▶ [Data under study]
---
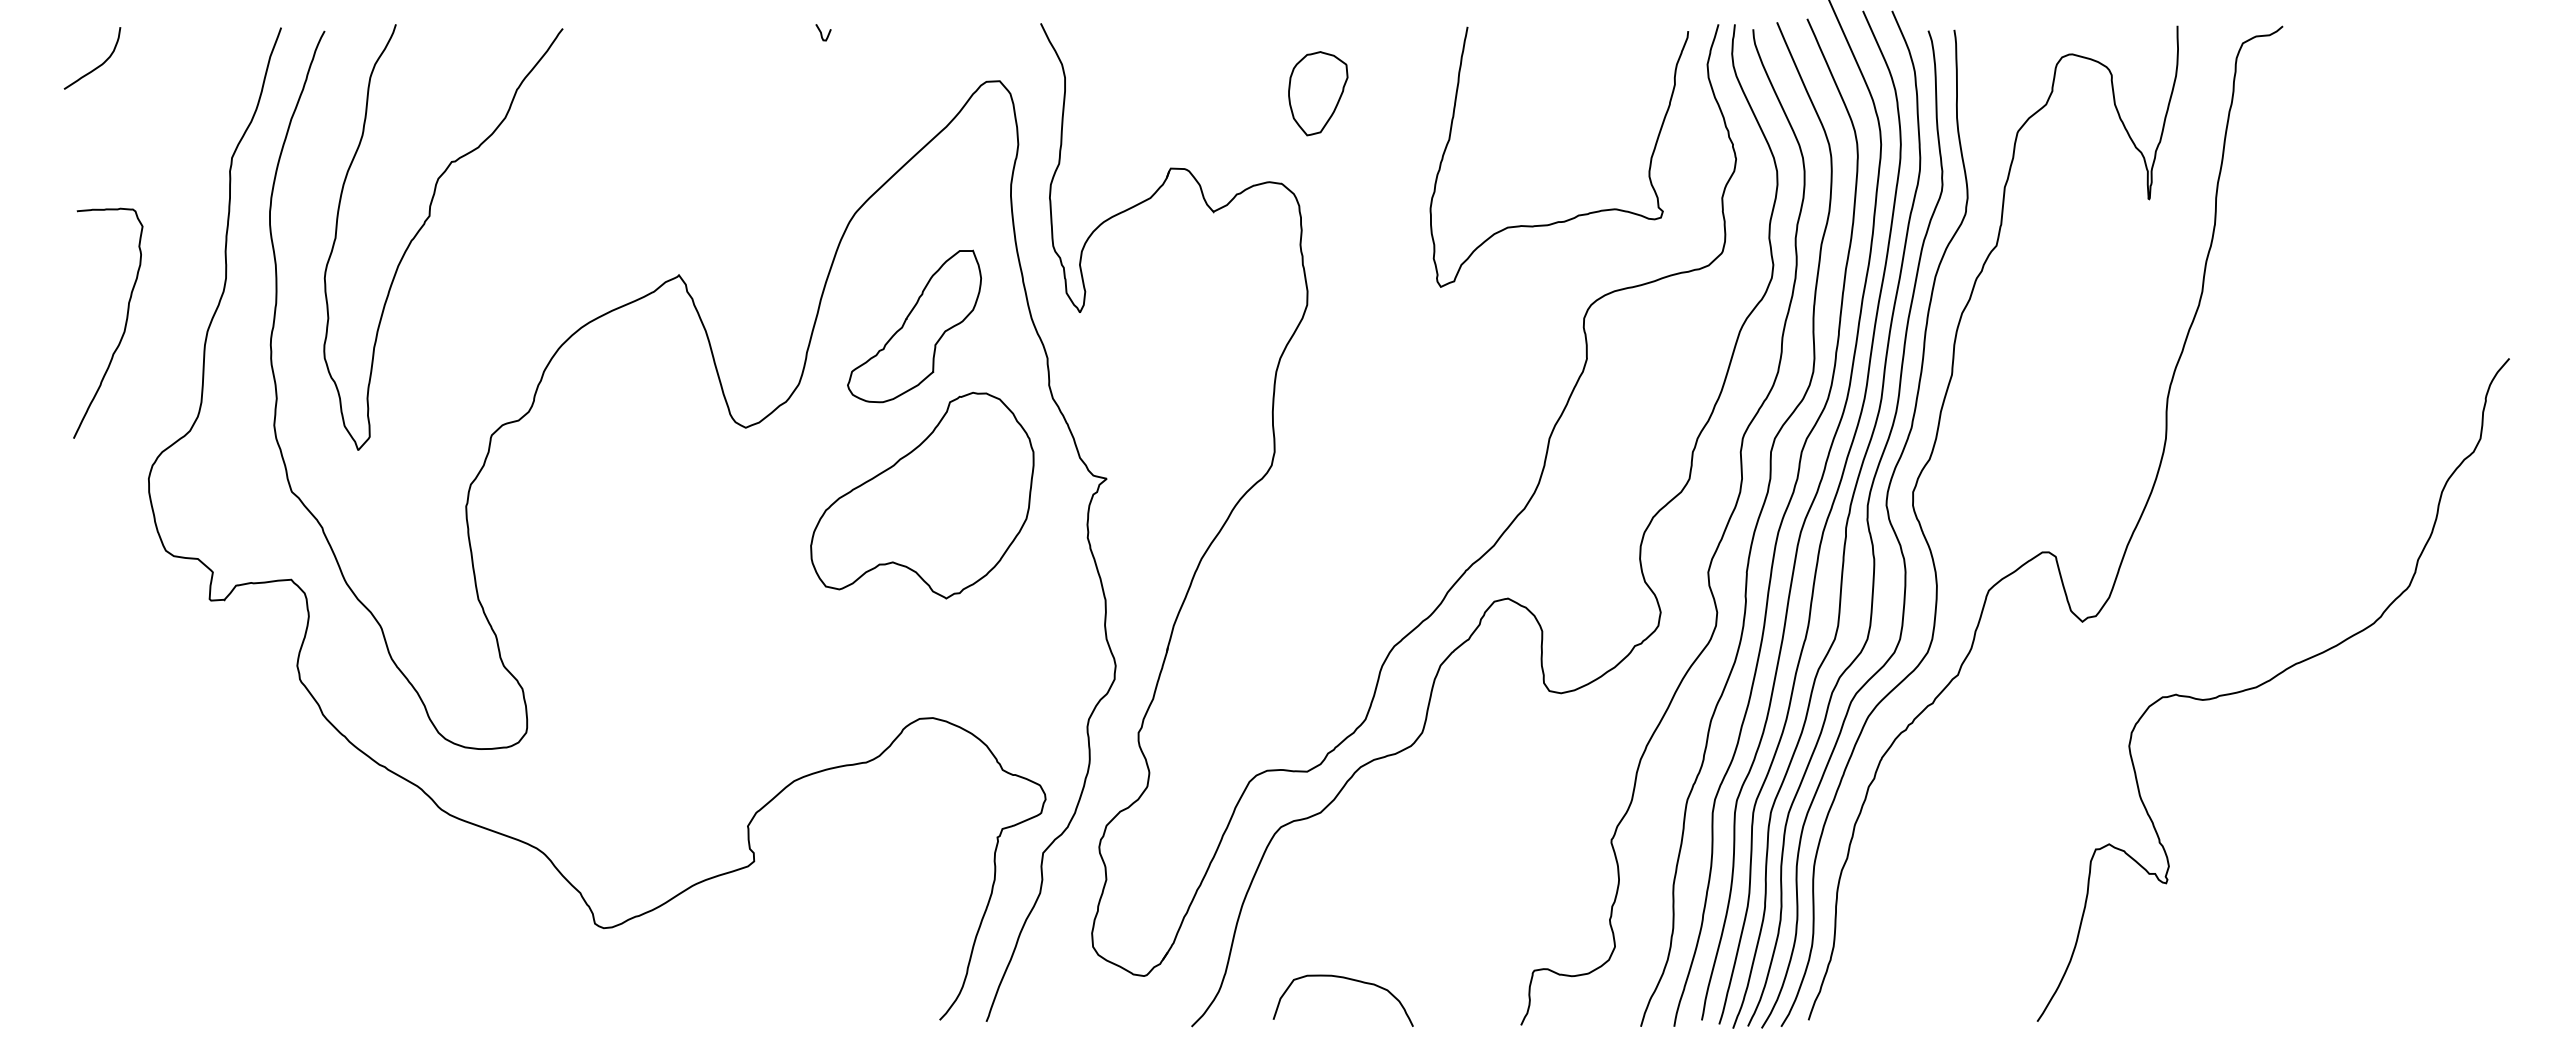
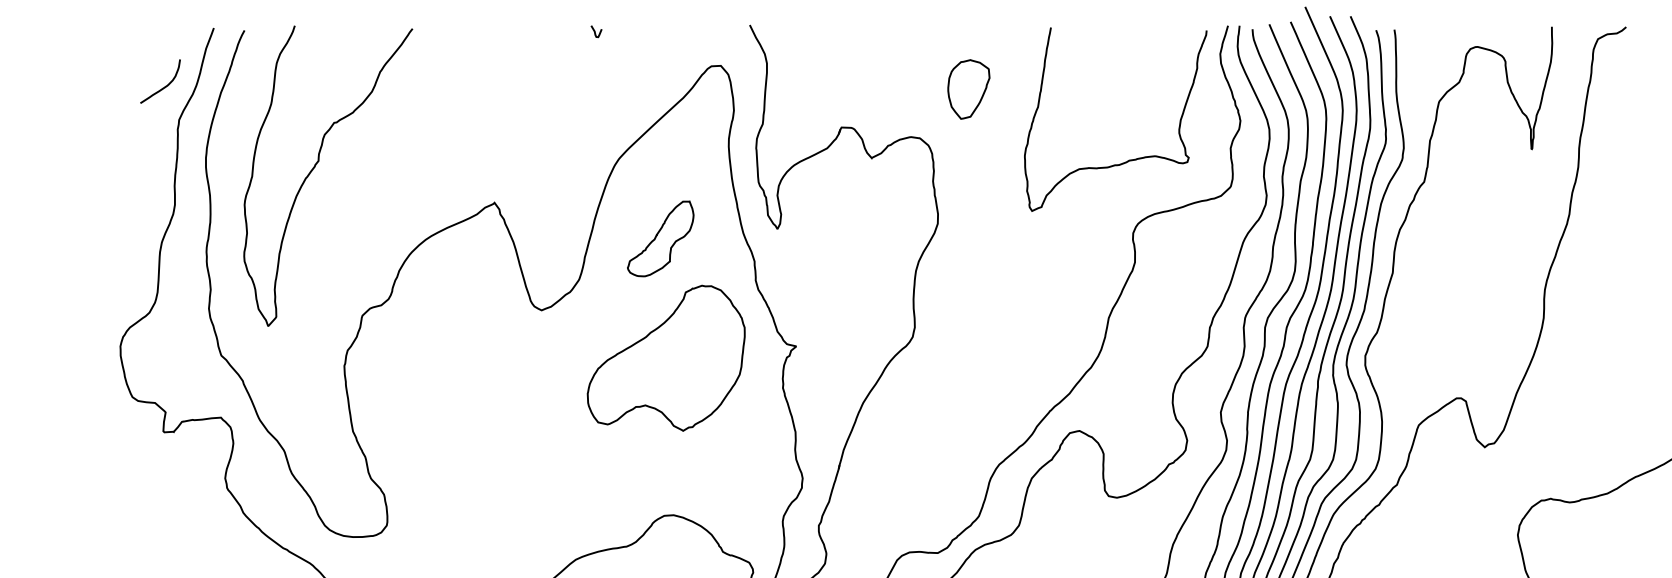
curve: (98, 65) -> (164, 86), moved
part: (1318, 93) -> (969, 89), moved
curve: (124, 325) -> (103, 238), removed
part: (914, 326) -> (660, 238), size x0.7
---
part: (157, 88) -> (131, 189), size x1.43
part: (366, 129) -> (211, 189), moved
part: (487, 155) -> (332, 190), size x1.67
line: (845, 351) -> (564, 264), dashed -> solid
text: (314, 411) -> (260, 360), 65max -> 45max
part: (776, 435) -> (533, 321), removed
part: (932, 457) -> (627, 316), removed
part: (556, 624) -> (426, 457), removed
---
Repeat the entries above verbatim, but only from the line that has "text: (314, 411)" down to the line that has "part: (556, 624) -> (426, 457), removed", inclusive.

▶ [Your solution]
text: (314, 411) -> (260, 360), 65max -> 45max
part: (776, 435) -> (533, 321), removed
part: (932, 457) -> (627, 316), removed
part: (556, 624) -> (426, 457), removed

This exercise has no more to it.